__Exercise__:
Duplicate the lines of the material that run from the line containing "Board Member, Administration" through the line containing "Reading left to", both included. Start at the first of these and stop after the second.

__Records shown__:
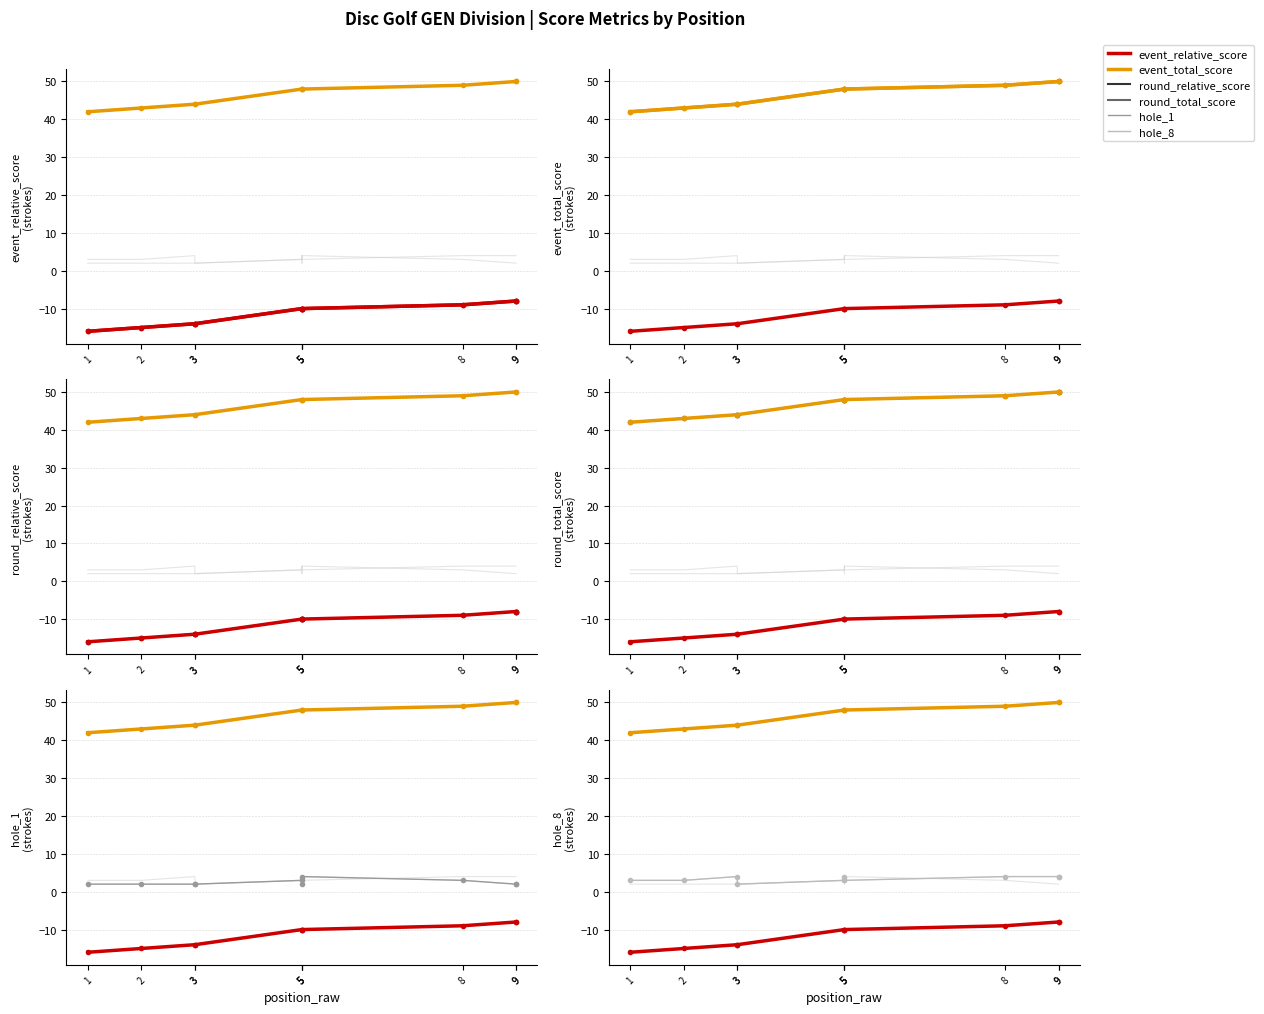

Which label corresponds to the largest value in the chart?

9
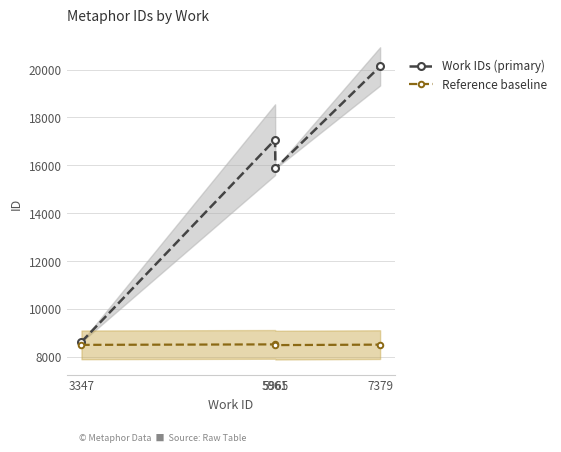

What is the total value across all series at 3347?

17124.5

* * *

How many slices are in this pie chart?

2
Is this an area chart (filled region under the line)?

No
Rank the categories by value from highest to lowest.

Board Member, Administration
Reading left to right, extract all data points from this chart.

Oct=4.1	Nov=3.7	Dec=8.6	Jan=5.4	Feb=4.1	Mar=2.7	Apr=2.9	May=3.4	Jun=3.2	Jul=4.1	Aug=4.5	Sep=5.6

* * *

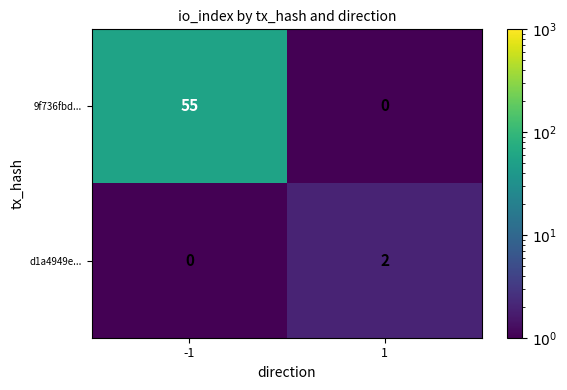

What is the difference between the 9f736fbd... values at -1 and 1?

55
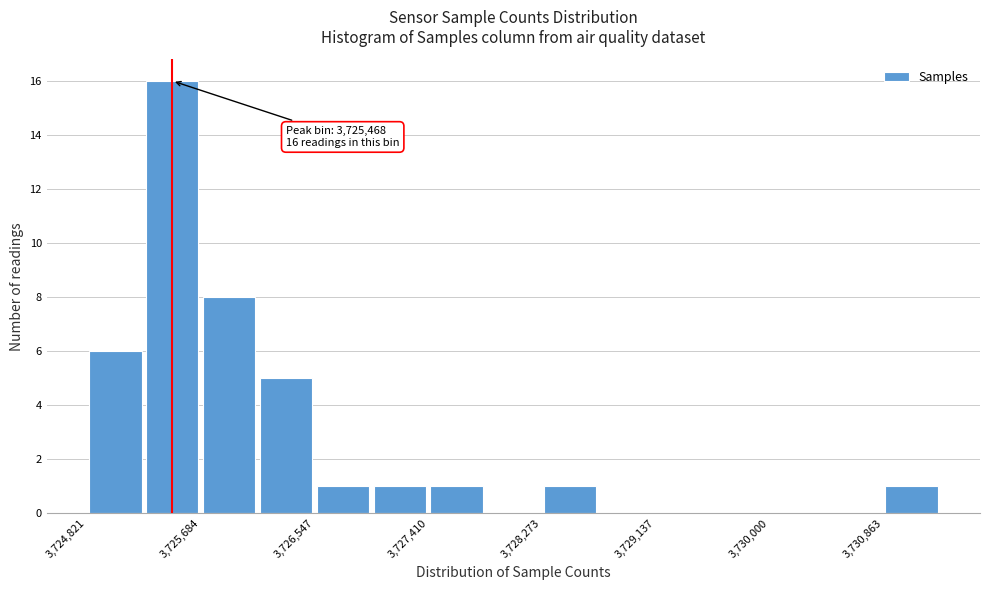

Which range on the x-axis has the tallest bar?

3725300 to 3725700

__Task result__:
Board Member, Administration
Reading left to right, extract all data points from this chart.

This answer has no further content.